The Apostle James says to such: Let no man say when he is tempted, I am tempted of God; for God cannot be tempted with evil, neither tempts He any man. But every man is tempted when he is drawn away of his own lust, and enticed. Then, when lust has conceived, it brings forth sin: and sin, when it is finished, brings forth death. James 1:13-15 Solomon, too, in his book of Proverbs, has this answer for such...The folly of a man spoils his ways; but he blames God in his heart. Proverbs 19:3 And in the book of Ecclesiasticus we read: Say not, It is through the Lord that I fell away; for you ought not to do the things that He hates: nor say, He has caused me to err; for He has no need of the sinful man.(parentheses mine)
Chapter 4
What is the import of the fact that in so many passages God requires all His commandments to be kept and fulfilled? How does He make this requisition, if there is no free will?

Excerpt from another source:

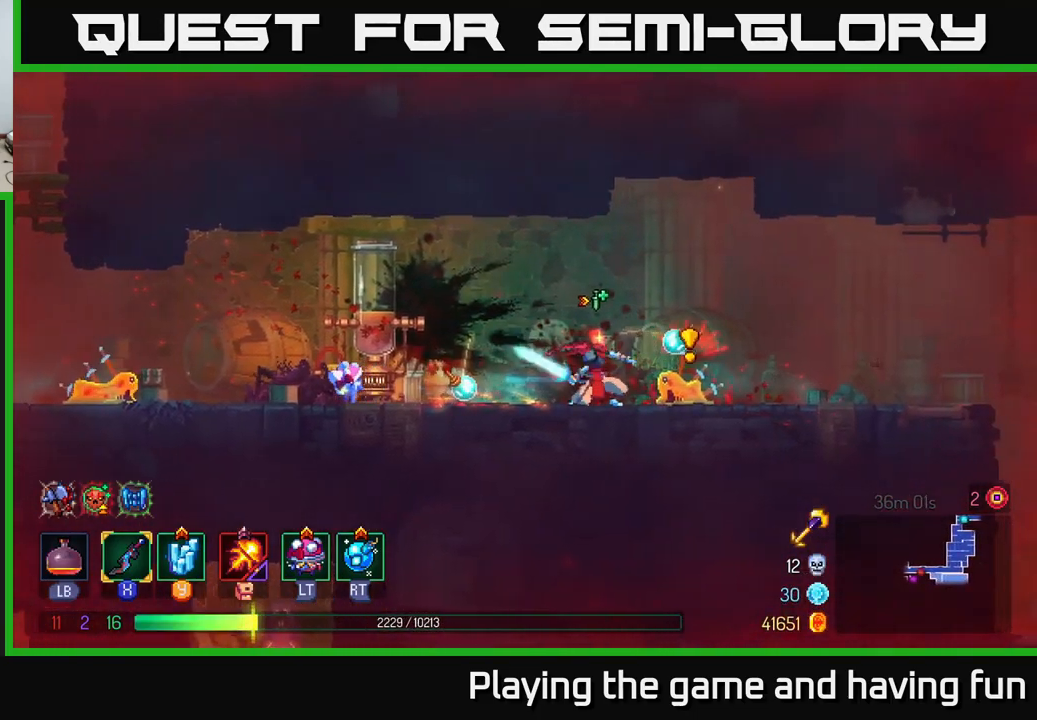
{"buttons": [], "left_stick": "left", "right_stick": "center", "events": [[284, "left_stick", "left"], [400, "B", "down"], [500, "B", "up"]]}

...with numberless other passages of the inspired Scriptures of the Old Testament. And what do they all show us but the free choice of the human will? So, again, in the evangelical and apostolic books of the New Testament...
As you have a readiness to will, so also let there be a prompt performance; 2 Corinthians 8:11...Do not do this, and Do not do that, and wherever there is any requirement in the divine admonitions for the work of the will to do anything, or to refrain from doing anything, there is at once a sufficient proof of Free Will
No man, therefore, when he sins, can in his heart blame God for it, but every man must impute the fault to himself. Nor does it detract at all from a man's own will when he performs any act in accordance with God. Indeed, a work is then to be pronounced a good one when a person does it willingly; then, too, may the reward of a good work be hoped for from Him concerning whom it is written, He shall reward every man according to his works. Matthew 16:27”
And there is so much more here. So finally (at this juncture) when Calvin would say that God created the evil people to do exactly the evil they did, then He is saying they did His will.